Exercise description:
Write out the whole listing again, exactly as given.
• • • • •
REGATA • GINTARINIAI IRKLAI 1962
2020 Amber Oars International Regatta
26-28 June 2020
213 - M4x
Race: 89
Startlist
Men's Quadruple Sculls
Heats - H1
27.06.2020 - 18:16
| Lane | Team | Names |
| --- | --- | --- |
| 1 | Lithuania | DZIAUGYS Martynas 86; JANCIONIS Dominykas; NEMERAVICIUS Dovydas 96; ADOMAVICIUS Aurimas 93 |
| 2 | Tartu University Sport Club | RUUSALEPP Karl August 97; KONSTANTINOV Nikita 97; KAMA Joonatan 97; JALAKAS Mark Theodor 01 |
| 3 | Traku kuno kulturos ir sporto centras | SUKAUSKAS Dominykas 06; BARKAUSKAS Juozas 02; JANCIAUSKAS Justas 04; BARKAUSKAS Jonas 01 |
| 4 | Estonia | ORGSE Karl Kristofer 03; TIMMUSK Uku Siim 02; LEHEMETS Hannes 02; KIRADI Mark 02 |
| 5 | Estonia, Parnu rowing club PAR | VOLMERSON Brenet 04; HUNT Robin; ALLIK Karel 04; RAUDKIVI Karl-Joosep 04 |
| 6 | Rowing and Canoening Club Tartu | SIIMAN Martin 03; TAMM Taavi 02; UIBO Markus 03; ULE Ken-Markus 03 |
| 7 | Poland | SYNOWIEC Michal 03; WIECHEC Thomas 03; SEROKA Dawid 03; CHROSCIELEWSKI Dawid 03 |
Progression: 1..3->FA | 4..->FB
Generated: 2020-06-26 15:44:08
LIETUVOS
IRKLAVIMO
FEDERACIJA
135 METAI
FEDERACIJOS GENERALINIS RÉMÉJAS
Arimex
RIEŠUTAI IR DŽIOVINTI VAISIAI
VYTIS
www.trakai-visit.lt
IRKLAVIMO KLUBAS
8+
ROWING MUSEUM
• • • • •
Answer box:
REGATA • GINTARINIAI IRKLAI 1962
2020 Amber Oars International Regatta
26-28 June 2020
213 - M4x
Race: 89
Startlist
Men's Quadruple Sculls
Heats - H1
27.06.2020 - 18:16
| Lane | Team | Names |
| --- | --- | --- |
| 1 | Lithuania | DZIAUGYS Martynas 86; JANCIONIS Dominykas; NEMERAVICIUS Dovydas 96; ADOMAVICIUS Aurimas 93 |
| 2 | Tartu University Sport Club | RUUSALEPP Karl August 97; KONSTANTINOV Nikita 97; KAMA Joonatan 97; JALAKAS Mark Theodor 01 |
| 3 | Traku kuno kulturos ir sporto centras | SUKAUSKAS Dominykas 06; BARKAUSKAS Juozas 02; JANCIAUSKAS Justas 04; BARKAUSKAS Jonas 01 |
| 4 | Estonia | ORGSE Karl Kristofer 03; TIMMUSK Uku Siim 02; LEHEMETS Hannes 02; KIRADI Mark 02 |
| 5 | Estonia, Parnu rowing club PAR | VOLMERSON Brenet 04; HUNT Robin; ALLIK Karel 04; RAUDKIVI Karl-Joosep 04 |
| 6 | Rowing and Canoening Club Tartu | SIIMAN Martin 03; TAMM Taavi 02; UIBO Markus 03; ULE Ken-Markus 03 |
| 7 | Poland | SYNOWIEC Michal 03; WIECHEC Thomas 03; SEROKA Dawid 03; CHROSCIELEWSKI Dawid 03 |
Progression: 1..3->FA | 4..->FB
Generated: 2020-06-26 15:44:08
LIETUVOS
IRKLAVIMO
FEDERACIJA
135 METAI
FEDERACIJOS GENERALINIS RÉMÉJAS
Arimex
RIEŠUTAI IR DŽIOVINTI VAISIAI
VYTIS
www.trakai-visit.lt
IRKLAVIMO KLUBAS
8+
ROWING MUSEUM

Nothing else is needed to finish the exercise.